[ESERCIZIO 1] Trascrivi dal brano sui disabili pendolari la parte che si apre con le parole "Non è questione di soldi." e si chiude con "parte qualche disabile.".
[ESERCIZIO 2] Nel brano sui disabili pendolari, quali sono tutte le cose precedute dalle parole "Non è questione di"? Elencale.

[BRANO]
I disabili sono in assoluto la categoria sociale che mi fa più incazzare al mondo.

Non che ne veda molti, dove sto io, perché prendere i mezzi di trasporto pubblico e arrivare in università non è mica facile.
La mia famiglia sarà pure strana, ma non matta: è una delle poche al mondo in cui si possano annoverare due figli su sedia a rotelle che fanno i pendolari Varese-Milano.
OK, sì, forse siamo tutti matti.
Chi ce lo fa fare? Nessuno. Anzi, quasi tutti - a volte genitori inclusi - ci scoraggiano dal perseverare su questa strada autolesionista.
Cosa ce lo fa fare? Essenzialmente sogni, aspirazioni, ambizioni: più o meno tutte quelle cose per cui vale la pena vivere.
Però è difficile. Ho detto difficile, non impossibile!
Ma come si fa concretamente?
Non è questione di soldi. Fossi ricca, vi pare che userei i mezzi pubblici?!
Non è questione di assistenza statale. Lo Stato preferirebbe pagare la salata retta di un ricovero piuttosto che sganciare qualche euro in più per l’assistenza alla persona.
Non è questione di volontariato. I volontari ci sono un giorno forse e l’altro no, perché tutti hanno una vita, tutti a parte qualche disabile.
E allora che ci vuole?
Essenzialmente è questione di rapporti sociali, non necessariamente sereni con tutti.
Se Dio esistesse, tutti i disabili avrebbero almeno le palle.
Esse servono per non aver paura della propria ombra e pretendere quello che le nostre leggi promettono sulla carta: integrazione.
Quando un guidatore di autobus/tram tira fuori la pedana per fare salire un disabile, non sta facendo un favore a nessuno: sta facendo il suo lavoro.

[DATI]

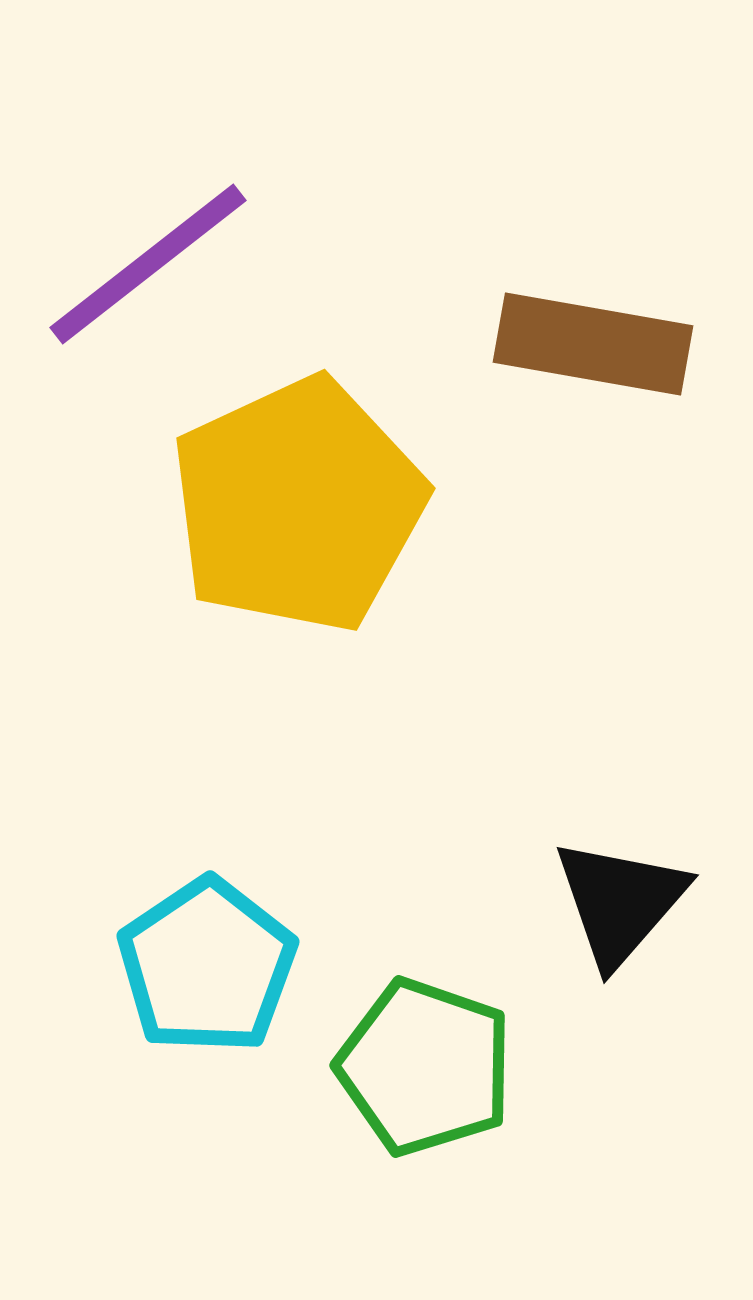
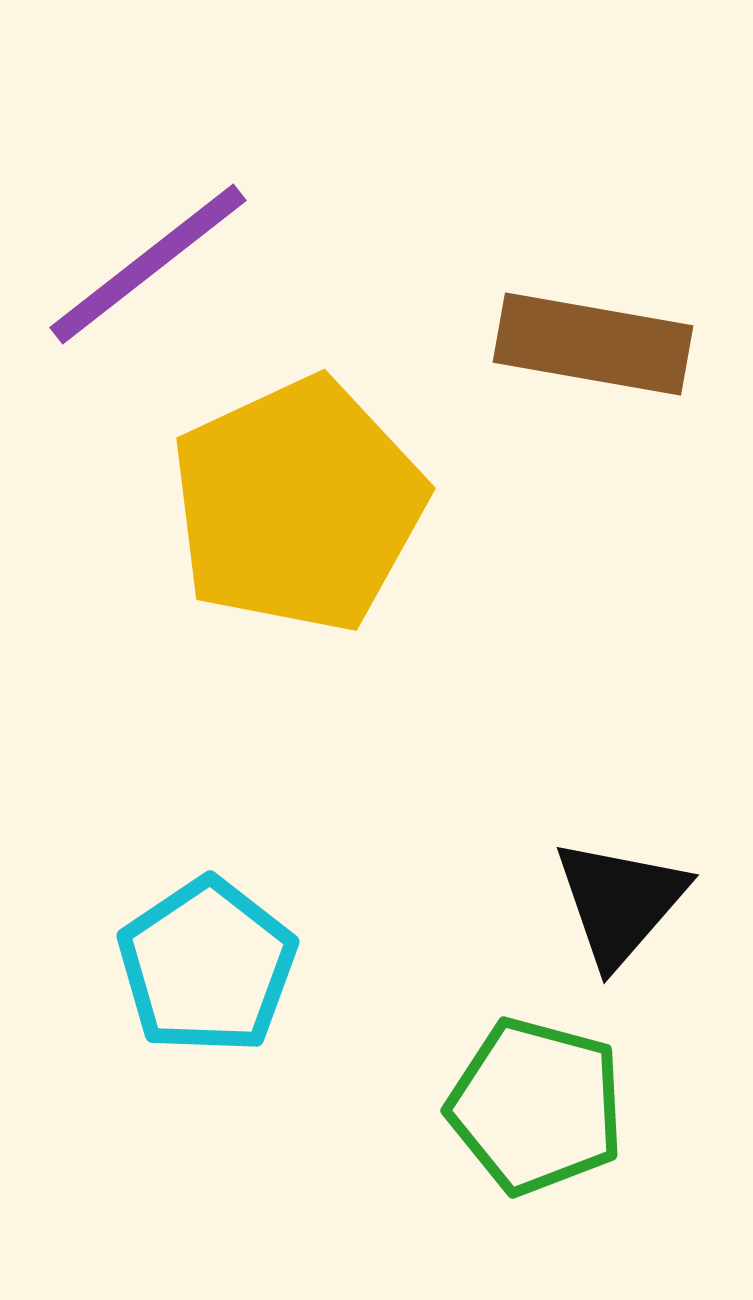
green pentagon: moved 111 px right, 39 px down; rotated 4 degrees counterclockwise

[SOLUZIONE 1]
Non è questione di soldi. Fossi ricca, vi pare che userei i mezzi pubblici?!
Non è questione di assistenza statale. Lo Stato preferirebbe pagare la salata retta di un ricovero piuttosto che sganciare qualche euro in più per l’assistenza alla persona.
Non è questione di volontariato. I volontari ci sono un giorno forse e l’altro no, perché tutti hanno una vita, tutti a parte qualche disabile.

[SOLUZIONE 2]
- soldi
- assistenza statale
- volontariato